The invention relates to extracting sand from an area of ground which is under water. In this process, a volume of water is injected so as to form a sand/water mixture which can than be conveyed via a conveyor line. The sand/water mixture is then fed to a grading device in which sand with the desired grain size is sorted out. In this way, a pool of water with a relatively great depth is formed. However, this depth may not be too great, since the slopes must not exceed a defined maximum gradient percentage. This is because excessive slope gradients are unstable and may cause the banks to collapse.
The surplus sand can be returned to the extraction location. In the long term, a layer of returned sand is formed at the extraction location and may completely cover the ground again. A consequence of such conditions is that layers of sand of the desired composition which lie at greater depths cannot be extracted.
A further problem which emerges in the extraction of sand relates to the grading device or sizing device for collecting sand with the desired grain dimensions. Such devices are highly sensitive to fluctuations in the flow rate and the composition of the mixture supplied.
These fluctuations exhibit considerable peaks and troughs. However, even briefly feeding an excessive volume of mixture leads to the action of the grading device being disrupted. For this reason, a grading device of this nature is operated at a relatively low capacity, well beneath its maximum capacity, so that even considerable peaks in the volume of mixture cannot cause blockages.
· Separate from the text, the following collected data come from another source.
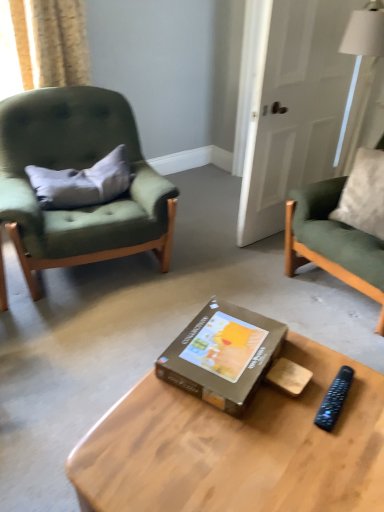
I want to click on blank space situated above brown cardboard box at center (from a real-world perspective), so click(x=235, y=343).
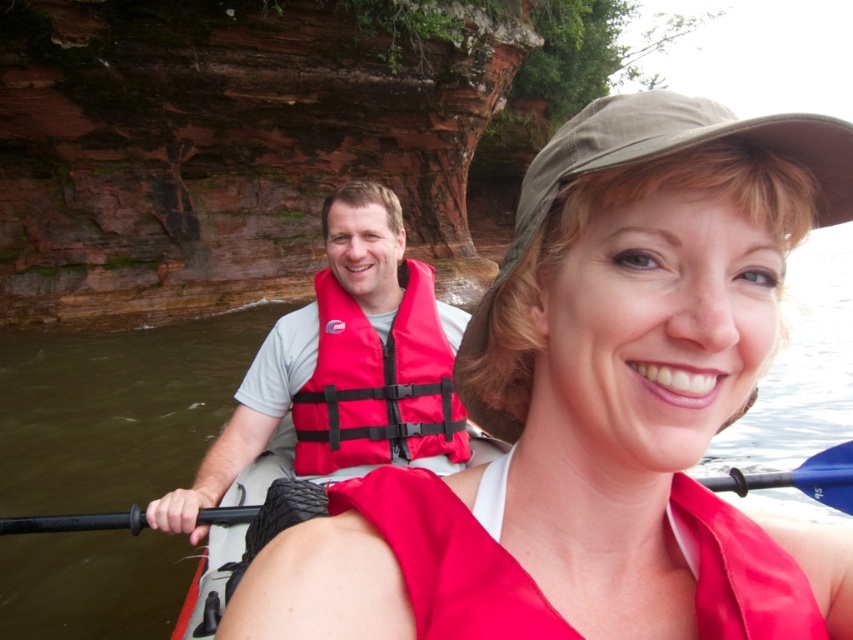
Consider the image. Can you confirm if red matte life jacket at center is shorter than black rubber paddle at center?

Yes.

Which is below, red matte life jacket at center or black rubber paddle at center?

black rubber paddle at center

Find the location of a particular element. The width and height of the screenshot is (853, 640). red matte life jacket at center is located at coordinates (450, 557).

This screenshot has height=640, width=853. Find the location of `red matte life jacket at center`. red matte life jacket at center is located at coordinates (450, 557).

Who is higher up, red matte life jacket at center or red life vest at center?

Positioned higher is red life vest at center.

What do you see at coordinates (450, 557) in the screenshot? I see `red matte life jacket at center` at bounding box center [450, 557].

What are the coordinates of `red matte life jacket at center` in the screenshot? It's located at (450, 557).

Does point (682, 138) come farther from viewer compared to point (804, 486)?

No, it is in front of (804, 486).

Between matte red life vest at center and black rubber paddle at center, which one is positioned lower?

Positioned lower is black rubber paddle at center.

At what (x,y) coordinates should I click in order to perform the action: click on matte red life vest at center. Please return your answer as a coordinate pair (x, y). Image resolution: width=853 pixels, height=640 pixels. Looking at the image, I should click on (633, 339).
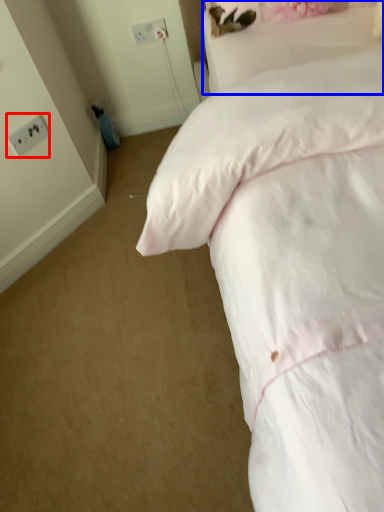
Question: Which point is further to the camera, electric outlet (highlighted by a red box) or pillow (highlighted by a blue box)?

Choices:
 (A) electric outlet
 (B) pillow

Answer: (A)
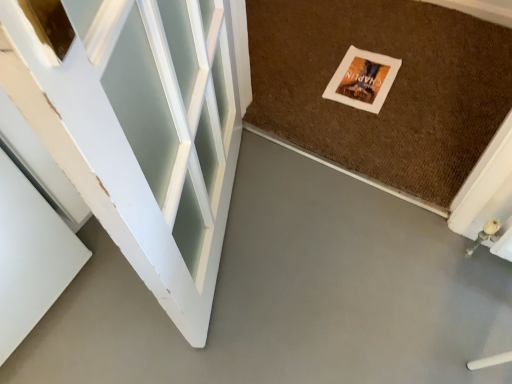
At what (x,y) coordinates should I click in order to perform the action: click on vacant space underneath matte paper postcard at center (from a real-world perspective). Please return your answer as a coordinate pair (x, y). Looking at the image, I should click on (365, 77).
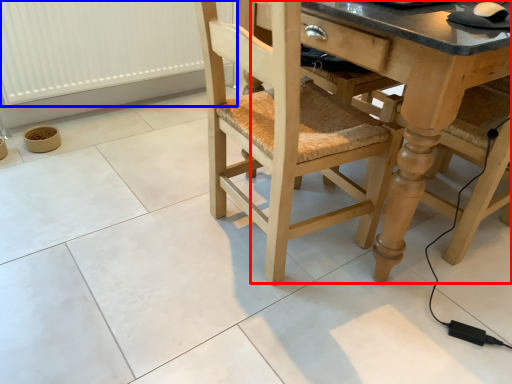
Question: Among these objects, which one is farthest to the camera, counter top (highlighted by a red box) or radiator (highlighted by a blue box)?

Choices:
 (A) counter top
 (B) radiator

Answer: (B)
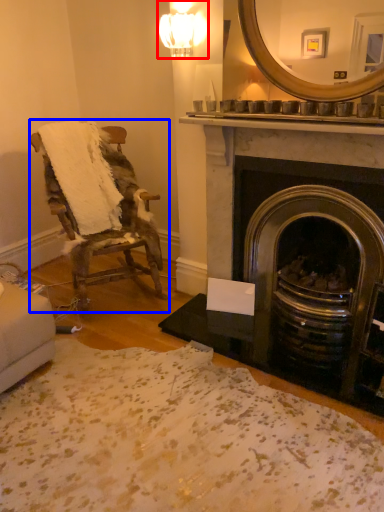
Question: Which object appears closest to the camera in this image, light fixture (highlighted by a red box) or chair (highlighted by a blue box)?

Choices:
 (A) light fixture
 (B) chair

Answer: (B)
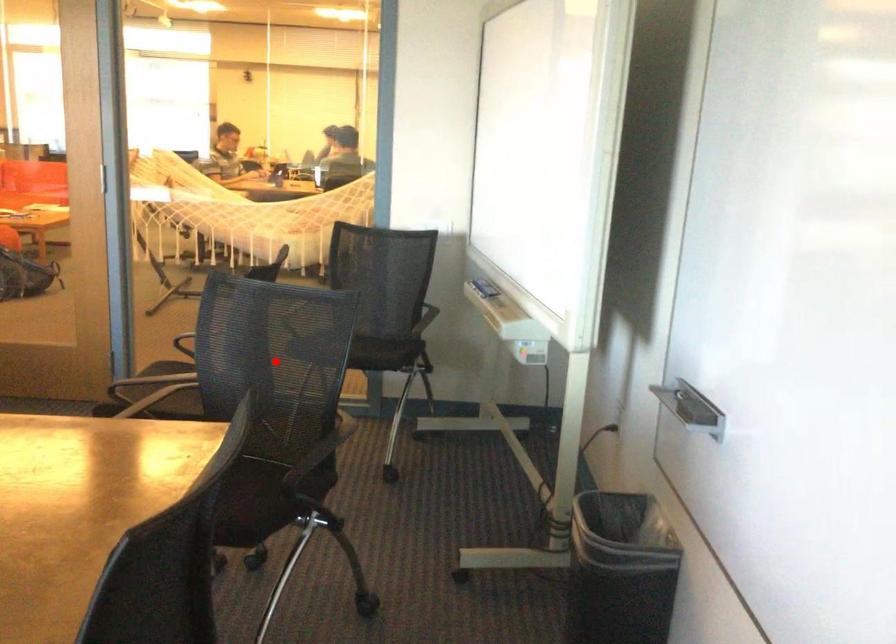
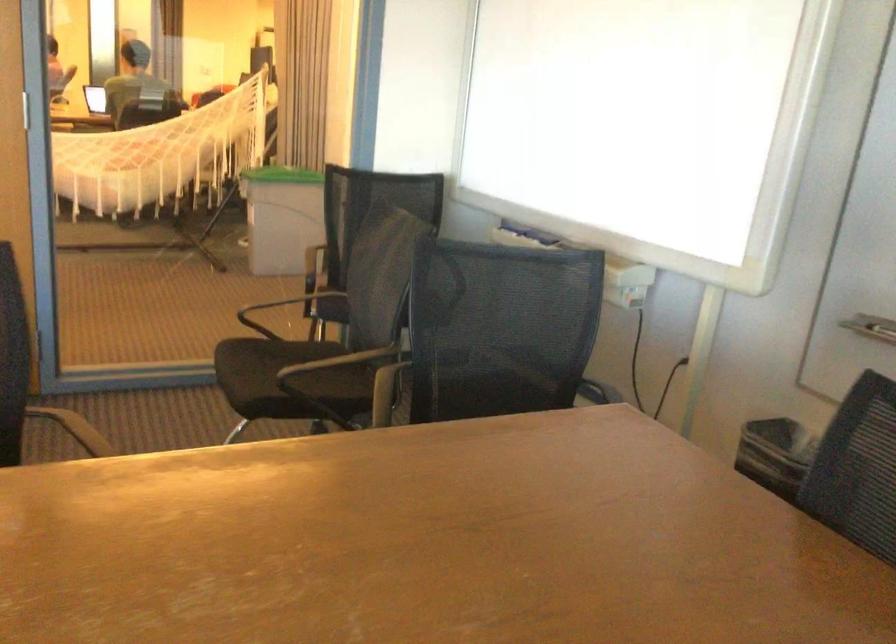
Question: I am providing you with two images of the same scene from different viewpoints. A red point is marked on the first image. Is the red point's position out of view in image 2?

Choices:
 (A) Yes
 (B) No

Answer: (B)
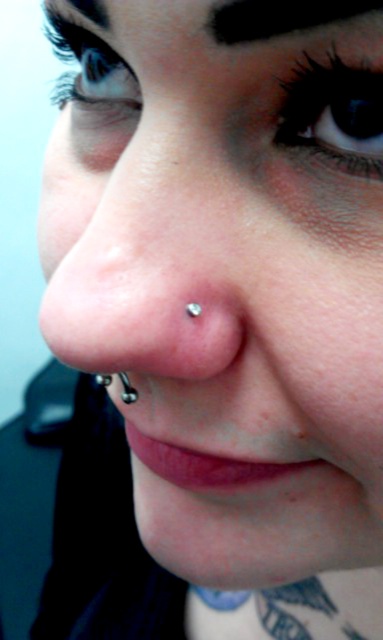
The width and height of the screenshot is (383, 640). What do you see at coordinates (333, 113) in the screenshot?
I see `blue iridescent eye at upper center` at bounding box center [333, 113].

Between blue iridescent eye at upper center and silver metallic stud at nose, which one is positioned lower?

silver metallic stud at nose is below.

The image size is (383, 640). What are the coordinates of `blue iridescent eye at upper center` in the screenshot? It's located at (333, 113).

Does blue iridescent eye at upper center appear over matte pink lipstick at lower center?

Indeed, blue iridescent eye at upper center is positioned over matte pink lipstick at lower center.

Between point (327, 113) and point (196, 484), which one is positioned in front?

Point (327, 113) is more forward.

Identify the location of blue iridescent eye at upper center. (333, 113).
Therefore, the object of the invention is to provide a method in which these problems do not occur, or occur to a lesser extent. This is achieved by means of a method for extracting and grading or sizing granular material, such as sand, gravel or a mixture thereof, from a volume of ground, comprising spraying a liquid into the ground, resulting in a fluidized state in the said ground, in which state granular material with a relatively high relative density and/or relatively large dimensions moves downwards, and granular material with a relatively low relative density and/or relatively small dimensions moves upwards, in such a manner that a layered state is obtained, sucking our the layer of material with a specific relative density and/or size, and feeding this material which has been sucked out to a grading device or sizing device.
Since, in the method according to the invention, the ground is locally fluidized and only a certain proportion of desired grain size of the fluidized ground material is sucked out, a fluidized liquid mixture with a relatively high relative density remains behind. A mixture of this nature has a stabilizing effect on the wails of the fluidized pit, with the result that there is no risk of the slope adjoining the pit collapsing.
It is also advantageous that the grading device or sizing device is fed with a more uniform flow rate and a material of more uniform composition, without there being excessive variations in the volume of mixture. A consequence of this is that the said device is less likely to become blocked and can be operated at a higher permissible capacity without the risk of blockage becoming excessively high.
Another beneficial effect is that any unusable fraction which is present can be comminuted during the grading operation and remains behind at the extraction location. This beneficial effect leads to the commercially extractable fraction per unit area of a concession increasing.
The method according to the invention is also suitable for extracting sand fractions which are situated beneath covering layers which are of no commercial interest.
Reference is made to the method which is known from NL-A-7402559 for washing sand, with silt constituents being removed. According to this known method, sand material is separated from silt in a fluidized pit. This method does not disclose how to carry out grading work in the sand material itself or how to feed the extracted material to a grading device or a sizing device so as to obtain an increase in capacity.